A second point emerging from measurements of the specific radioactivities concerns the turnover of both the cytosolic and mt pools. We determined earlier (22) a half-life of 4 min during S phase for the total cellular dTTP pool of 3T3 cells. The present experiments with nonsynchronized cultures were not designed to determine half-lives. Nevertheless one can estimate a similar rapid turnover both from the attainment of isotope equilibrium and from the decay during the chase (Figs. 5 and 7). The important finding is that the mt and cytosolic pools show the same dynamic behavior, suggesting a rapid exchange between them.

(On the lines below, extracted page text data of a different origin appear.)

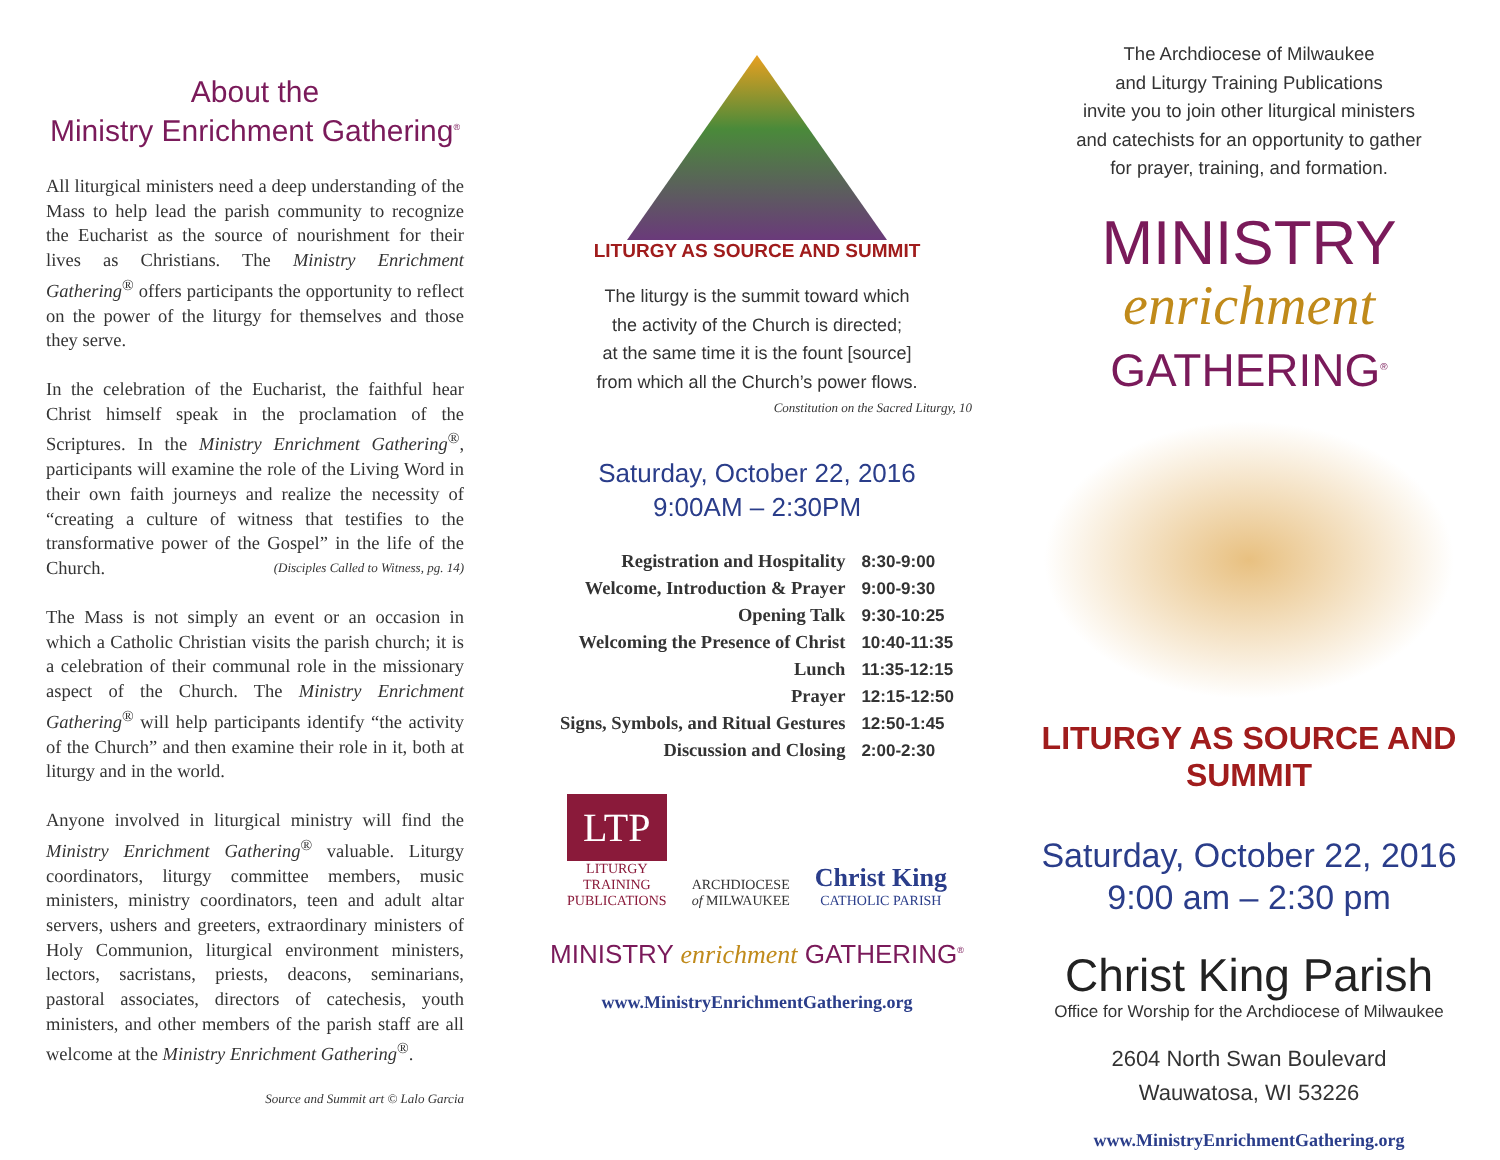About the
Ministry Enrichment Gathering<sup>®</sup>
All liturgical ministers need a deep understanding of the Mass to help lead the parish community to recognize the Eucharist as the source of nourishment for their lives as Christians. The Ministry Enrichment Gathering<sup>®</sup> offers participants the opportunity to reflect on the power of the liturgy for themselves and those they serve.
In the celebration of the Eucharist, the faithful hear Christ himself speak in the proclamation of the Scriptures. In the Ministry Enrichment Gathering<sup>®</sup>, participants will examine the role of the Living Word in their own faith journeys and realize the necessity of “creating a culture of witness that testifies to the transformative power of the Gospel” in the life of the Church. (Disciples Called to Witness, pg. 14)
The Mass is not simply an event or an occasion in which a Catholic Christian visits the parish church; it is a celebration of their communal role in the missionary aspect of the Church. The Ministry Enrichment Gathering<sup>®</sup> will help participants identify “the activity of the Church” and then examine their role in it, both at liturgy and in the world.
Anyone involved in liturgical ministry will find the Ministry Enrichment Gathering<sup>®</sup> valuable. Liturgy coordinators, liturgy committee members, music ministers, ministry coordinators, teen and adult altar servers, ushers and greeters, extraordinary ministers of Holy Communion, liturgical environment ministers, lectors, sacristans, priests, deacons, seminarians, pastoral associates, directors of catechesis, youth ministers, and other members of the parish staff are all welcome at the Ministry Enrichment Gathering<sup>®</sup>.
Source and Summit art © Lalo Garcia
LITURGY AS SOURCE AND SUMMIT
The liturgy is the summit toward which
the activity of the Church is directed;
at the same time it is the fount [source]
from which all the Church’s power flows.
Constitution on the Sacred Liturgy, 10
Saturday, October 22, 2016
9:00AM – 2:30PM
| Registration and Hospitality | 8:30-9:00 |
| Welcome, Introduction & Prayer | 9:00-9:30 |
| Opening Talk | 9:30-10:25 |
| Welcoming the Presence of Christ | 10:40-11:35 |
| Lunch | 11:35-12:15 |
| Prayer | 12:15-12:50 |
| Signs, Symbols, and Ritual Gestures | 12:50-1:45 |
| Discussion and Closing | 2:00-2:30 |
LTP
LITURGY
TRAINING
PUBLICATIONS
ARCHDIOCESE
of MILWAUKEE
Christ King
CATHOLIC PARISH
MINISTRY enrichment GATHERING<sup>®</sup>
www.MinistryEnrichmentGathering.org
The Archdiocese of Milwaukee
and Liturgy Training Publications
invite you to join other liturgical ministers
and catechists for an opportunity to gather
for prayer, training, and formation.
MINISTRY
enrichment
GATHERING<sup>®</sup>
LITURGY AS SOURCE AND SUMMIT
Saturday, October 22, 2016
9:00 am – 2:30 pm
Christ King Parish
Office for Worship for the Archdiocese of Milwaukee
2604 North Swan Boulevard
Wauwatosa, WI 53226
www.MinistryEnrichmentGathering.org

The connection between the two pools appears directly from the experiments depicted in Figs. 4, 5, 6, 7. In TK1^– cells (Figs. 4 and 5) thymidine first enters the mt dTTP pool, but radioactivity appears in cytosolic dTTP and is incorporated into DNA after only a brief lag period. In TK1⁺ cells (Figs. 6 and 7) thymidine is phosphorylated almost exclusively by TK1 in the cytosol but then moves rapidly into the mt pool. We did not expect such a rapid exchange between the two compartments. Our experiments show that enzymes in the mt membrane catalyze the rapid movement of thymidine phosphates (and probably other nucleotides) in and out of mitochondria and directly demonstrate the function of the first pathway of Fig. 1. In cycling cells, the function of the second pathway, the salvage of thymidine by TK2, was minimal. We suggest that salvage is important only in resting cells in the absence of de novo synthesis in the cytosol without sufficient dNTPs for import into mitochondria for mtDNA replication and repair. This difference may explain why the symptoms of the genetic absence of the deoxynucleotide transporter appear during embryogenesis (14), whereas the loss of TK2 causes disease only after birth (15).